An audio test and measurement device is usually used to evaluate the performance of audio products. The normal performance parameters, such as "Total Harmonic Distortion (THD)", "Inter-Modulation Distortion (TMD)" and "Signal to Noise Ratios (SNR)" etc. are physical characters of the products, but are typically not consistent with actual human auditory perception. As a result, it often happens that a listener judges a sound produced by an audio product having a greater THD or IMD (or less SNR) to be less distorted than one having less THD or IMD (or greater SNR). Thus the traditional methods of measuring audio products will unavoidably lead to results that do not conform to human auditory perception, and the figures obtained therefore will fail to represent the quality of a sound consistent with human auditory perception.

Some papers and various techniques for evaluating audio distortions based on human perception have been proposed. One of them is U.S. Pat. No. 4,706,290, which comprises a primary and a secondary network for the measurement of loudspeaker subharmonics so that the results obtained will approximate the human auditory perception. However, as this apparatus serves to measure weighted harmonic distortions in time domain, the results do not best reflect how the human auditory faculty functions. Further, the apparatus has to employ various analog circuitrys, rendering it rather difficult to precisely adjust the circuit parameters up to a desired level. U.S. Pat. No. 5,402,495 and U.S. Pat. No. 5,563,953 provide improved apparatuses and methods in which an MPEG psychoacoustic model is employed. However, the apparatuses and methods are more likely used for measuring distortions of audio CODEC systems. The perceptual evaluation of quality of audio CODEC systems can also be found in some literature, e.g., B. Paillard, et. al., "PERCEVAL: Perceptual evaluation of the quality of audio signals," J. Audio Eng. Soc, Vol. 40, No.1/2 ρp.21-31, 1992; J.G. Beerends and J. A. Stemerdink, "A perceptual audio quality measure based on a psychoacoustic sound representation," J. Audio Eng. Soc, Vol.40, No.12, pp.978, 1992; and T. Sporer and U. Gbur, "Evaluating a measurement system," J. Audio Eng. Soc, Vol. 43, No.5, pp. 353-363, 1995.

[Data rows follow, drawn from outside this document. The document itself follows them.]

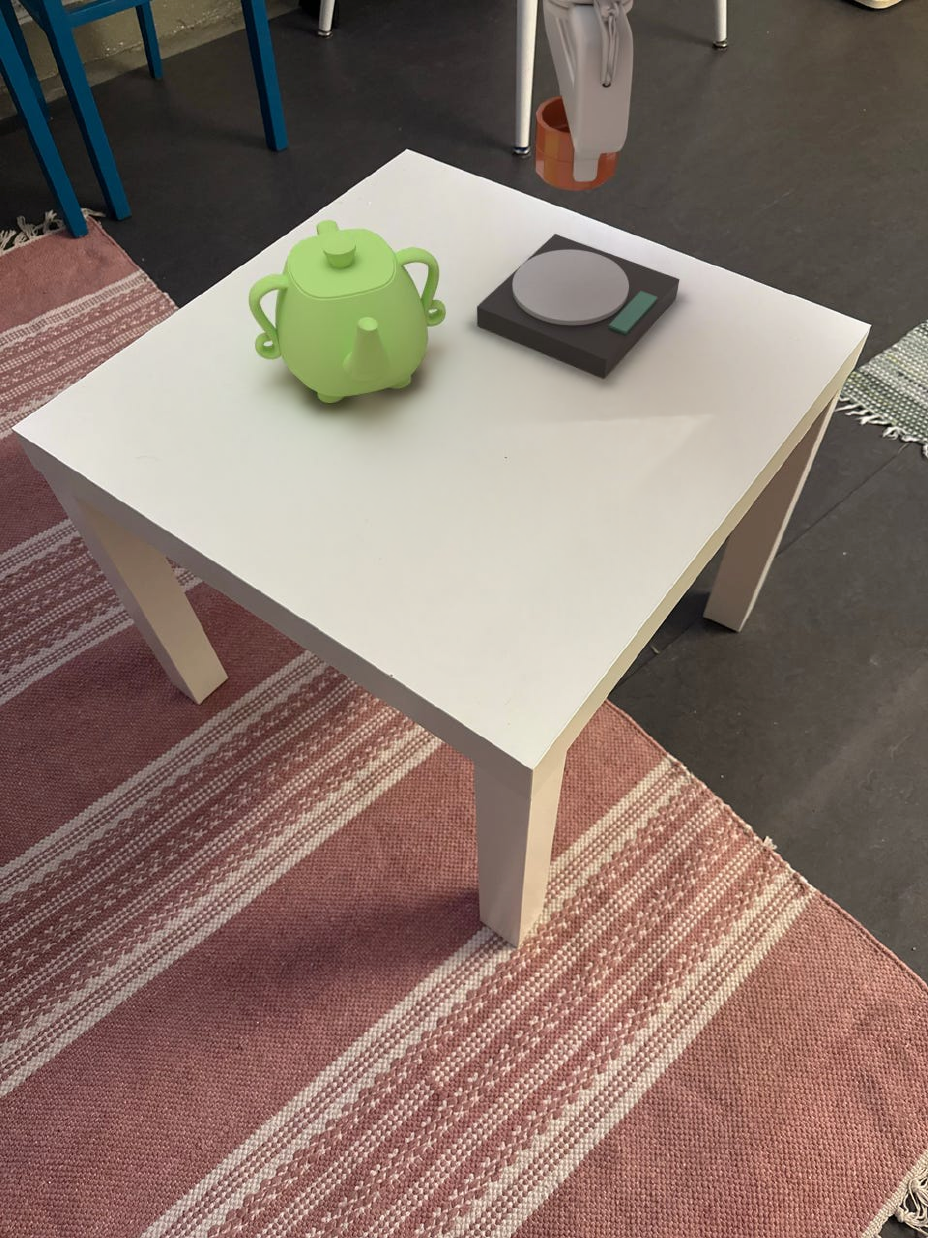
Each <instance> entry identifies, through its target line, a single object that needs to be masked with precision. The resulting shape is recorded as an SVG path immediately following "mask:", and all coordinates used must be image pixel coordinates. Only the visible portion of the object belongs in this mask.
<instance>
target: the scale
mask: <svg viewBox="0 0 928 1238" xmlns="http://www.w3.org/2000/svg"><path fill="white" fill-rule="evenodd" d="M679 285H680V278H677V277H674V276H672V275H669V274H666V273H664V272H662V271H658V270H656V269H653V268H651V267H648V266H645V265H642V264H640V263H637V262H633V261H631V260H628V259H626V258H623V257H620V256H617V255H615V254H612V253H609V252H607V251H605V250H601V249H598V248H596V247H592V246H590V245H588V244H585V243H582V242H579V241H576V240H573V239H572V238H569V237H565V236H563V235H560V234H557V233H554V234H553V235H552V236H551V237H549V239H548V240H546V241H545V242H544V243H543V244H542V245H541V246H540V247H539V248H538V249H537V250H536V251H534V253H533V254H531V255H530V256H529V257H528V258H527V259H526V260H525V261H524V262H522V264H520V265H519V267H518V268H516V269H515V271H513V272H511V274H510V275H509V276H507V277H506V279H505V280H503V282H502V283H500V284H499V285H498V286H497V287H496V288H495V289H494V290H493V291H492V292H491V293H490V294H488V295H487V297H485V298H484V299H483V300H482V301H481V302H480V303H479V304H478V305H477V306H476V326H477V327H479V328H482V329H484V330H486V331H489V332H491V333H494V334H496V335H499V336H500V337H503V338H506V339H508V340H510V341H513V342H515V343H517V344H520V345H522V346H525V347H527V348H529V349H531V350H534V351H536V352H539V353H540V354H544V355H546V356H548V357H550V358H553V359H555V360H558V361H560V362H563V363H565V364H566V365H567V364H568V365H570V366H572V367H574V368H576V369H579V370H582V371H584V372H587V373H588V374H590V375H593V376H596V377H598V378H601V379H603V380H605V379H606V378H607V377H608V376H609V374H611V372H612V371H613V370H614V369H615V368H616V367H617V365H618V364H619V363H620V362H621V361H622V360H623V359H624V358H625V356H626V355H627V354H628V353H629V352H630V351H631V350H632V349H633V347H635V345H636V344H637V343H638V342H639V341H640V339H642V338H643V337H644V335H645V334H646V333H647V332H648V331H649V330H650V328H651V327H652V326H653V325H654V324H655V323H656V322H657V320H658V319H660V317H661V316H662V315H663V314H664V313H665V311H666V310H668V308H669V307H670V306H671V305H672V304H673V303H674V302H675V301H676V299H677V296H678V290H679Z"/></svg>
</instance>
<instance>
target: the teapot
mask: <svg viewBox="0 0 928 1238" xmlns="http://www.w3.org/2000/svg"><path fill="white" fill-rule="evenodd" d="M316 233H317V234H316V235H312V236H309V237H305V238H304V239H302V240H300V241H298V242H297V243H295V245H293V246H292V248H291V249H290V251H289V253H288V255H287V258H286V261H285V263H284V267H283V270H282V273H274V274H268V275H265V276H263V277H261V278H260V279H259V280H257V281H256V282H255V283H254V284H253V285H252V286H251V288H250V291H249V293H248V306H249V309H250V312H251V314H252V316H253V318H254V319H255V321H256V323H257V324H258V325H259V327H260V328H261V329H262V331H263V332H262V333H259V334H258V335H257V336H256V338H255V340H254V348H255V351H256V353H257V354H258V355H259V357H261V358H262V359H265V360H278V359H279V358H280V357H281V358H282V359H283V361H284V363H285V364H286V367H288V369H289V370H290V372H291V373H292V374H293V375H294V376H295V377H296V378H297V379H298V380H299V381H300V382H302V384H304V385H305V386H307V387H308V388H309V389H311V390H313V391H315V392H316V393H317V395H316V396H317V397H318V400H320V401H321V402H323V403H327V404H334V403H337V402H339V401H341V400H343V399H344V397H351V396H356V395H363V394H369V393H373V392H378V391H381V390H384V389H387V388H390V389H394V390H396V389H397V390H398V389H403V388H405V387H408V385H410V383H411V381H412V375H413V373H414V372H415V371H416V370H417V369H418V367H419V366H420V365H421V363H422V361H423V359H424V358H425V355H426V351H427V348H428V342H429V330H428V327H431V328H432V327H436V326H438V325H440V324H442V322H444V320H445V319H446V314H447V310H446V309H447V308H446V306H445V304H444V302H442V300H440V299H437V298H436V299H435V295H436V292H437V289H438V285H439V280H440V267H439V262H438V261H437V259H436V257H435V256H434V255H433V254H432V253H431V252H430V251H428V250H426V249H423V248H420V247H415V246H414V247H406V248H403V249H400V250H398V251H396V252H395V251H394V250H393V248H392V247H391V246H390V244H389V243H388V242H387V241H386V240H385V239H384V238H383V237H382V236H381V235H379V234H378V233H376V232H374V231H372V230H369V229H365V228H348V229H341V230H340V229H339V226H338V223H337V222H336V221H335V220H333V219H325V220H322V221H319V222H318V223H317V224H316ZM415 263H419V264H424V265H426V266H427V270H428V271H427V277H426V281H425V284H424V288H423V290H422V294H421V296H420V293H419V291H418V289H417V287H416V284H415V282H414V281H413V278H412V277H411V275H410V273H409V271H408V270H407V268H406V267H405V266H406V265H408V264H415ZM273 291H277V294H276V301H275V308H274V309H275V310H274V312H275V313H274V318H275V319H274V322H275V325H273V323H272V322H271V321H270V319H269V318H268V317H267V315H266V313H265V312H264V311H263V308H262V306H261V300H262V298H263V297H265V295H267V294H269V293H270V292H273ZM433 310H435V311H433ZM430 311H433V312H430ZM268 342H271V344H270V345H264V344H266V343H268Z"/></svg>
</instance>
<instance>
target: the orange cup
mask: <svg viewBox="0 0 928 1238" xmlns="http://www.w3.org/2000/svg"><path fill="white" fill-rule="evenodd" d="M534 131H535V132H534V155H533V156H534V157H533V160H534V161H533V165H534V170H535V173H536V174H537V175H539V176H540V178H542V180H543V181H544V182H545V183H547V184H548V185H550V186H551V187H554V188H557V189H561V190H565V191H574V192H575V191H578V192H579V191H586V190H592V189H595V188H598V187H600V186H602V185H603V184H604V183H606V182H607V181H609V179H611V178H612V177H613V176H614V175H615V174H616V171H617V169H618V165H619V164H618V163H619V156H620V151H617V152H610V153H601V155H600V157H599V159H598V168H597V176H596V178H595V179H594V180H593V181H584V182H578V181H576V180H575V179H574V176H573V171H572V156H573V150H575V149H574V146H573V141H572V137H571V133H570V128H569V124H568V120H567V116H566V112H565V108H564V104H563V99H562V95H561V96H560V95H557V96H554V97H551V98H548V99H547V100H546V101H544V102H543V103H541V104H540V105H539V107H538V109H537V110H536V112H535V129H534Z"/></svg>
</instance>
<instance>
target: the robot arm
mask: <svg viewBox="0 0 928 1238" xmlns="http://www.w3.org/2000/svg"><path fill="white" fill-rule="evenodd" d="M542 5H543V6H542V9H543V19H544V20H543V21H544V27H545V32H546V33H545V34H546V36H547V41H548V45H549V49H550V55H551V58H552V62H553V66H554V71H555V74H556V78H557V83H558V86H559V88H558V89H559V96H561V95H562V99H563V104H564V108H565V112H566V116H567V120H568V124H569V128H570V133H571V137H572V141H573V146H574V149H575V150H573V156H572V171H573V176H574V179H575V180H576V181H578V182H584V181H593V180H594V179H595V178H596V176H597V168H598V159H599V157H600V155H601V153H610V152H617V151H619V152H620V151H621V150H622V149H623V147H624V145H625V143H626V140H627V136H628V129H629V128H628V127H629V117H630V106H631V97H632V96H631V94H632V84H633V71H634V70H633V68H634V39H633V38H634V37H633V31H632V28H631V24H630V22H629V20H628V17H627V13H629V12H630V11H631V9H632V8H633V5H634V0H542Z"/></svg>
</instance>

However, in practice, there are some differences between measuring audio CODEC systems and audio products (e.g., multimedia sound cards, power amplifier, or the like). These differences include: a) for audio CODEC systems, inputs and outputs are same to the full, in general, however, for an audio product, inputs and outputs are somewhat different (basically the output signals are amplified input signals in most cases); b) for audio CODEC systems, the sampling rates can only be selected from some fixed sampling rates, e.g. 32 kHz, 44.1 kHz, and 48 kHz for MPEG and AC-3 etc However, for audio product measurements, the sampling rates are dependent on data acquisition devices; c) in general, in an audio CODEC measurement, digital input and output signals (e.g.,

PCM) are considered and the number of bits are selected from the various fixed number of bits (e.g., 16, 20, 24 bits). But for audio product measurements, input and output signals are analogue and the numbers of bits are determined by data acquisition devices.

The above described differences will affect the measurement method and apparatus as follows: a) direct differences between the input and output audio signals are used as the error signal in U.S. Pat. No. 5,402,495 and U.S. Pat. No. 5,563,953. However, this way cannot be used in audio product measurement; b) psychoacoustic models for some CODEC standards, e.g., MPEG, AC-3, etc. cannot directly be used in audio product measurements; an interpolating method should be used to get a psychoacoustic model at any other sampling rates; c) a voltage value of the output signals of audio products must be made corresponding to a sound pressure level (SPL) value, measured in dB, by generating a relationship. Accordingly, a basic objective of the present invention is to improve the known measurements of distortion for audio products generally, not only for audio CODEC systems.

SUMMARY OF THE INVENTION

It is, therefore, an object of the invention to provide an improved method and apparatus for efficiently measuring the distortions of audio products, such as multimedia sound cards, power amplifier, CD player, and loudspeakers, etc., and not only for audio CODEC systems.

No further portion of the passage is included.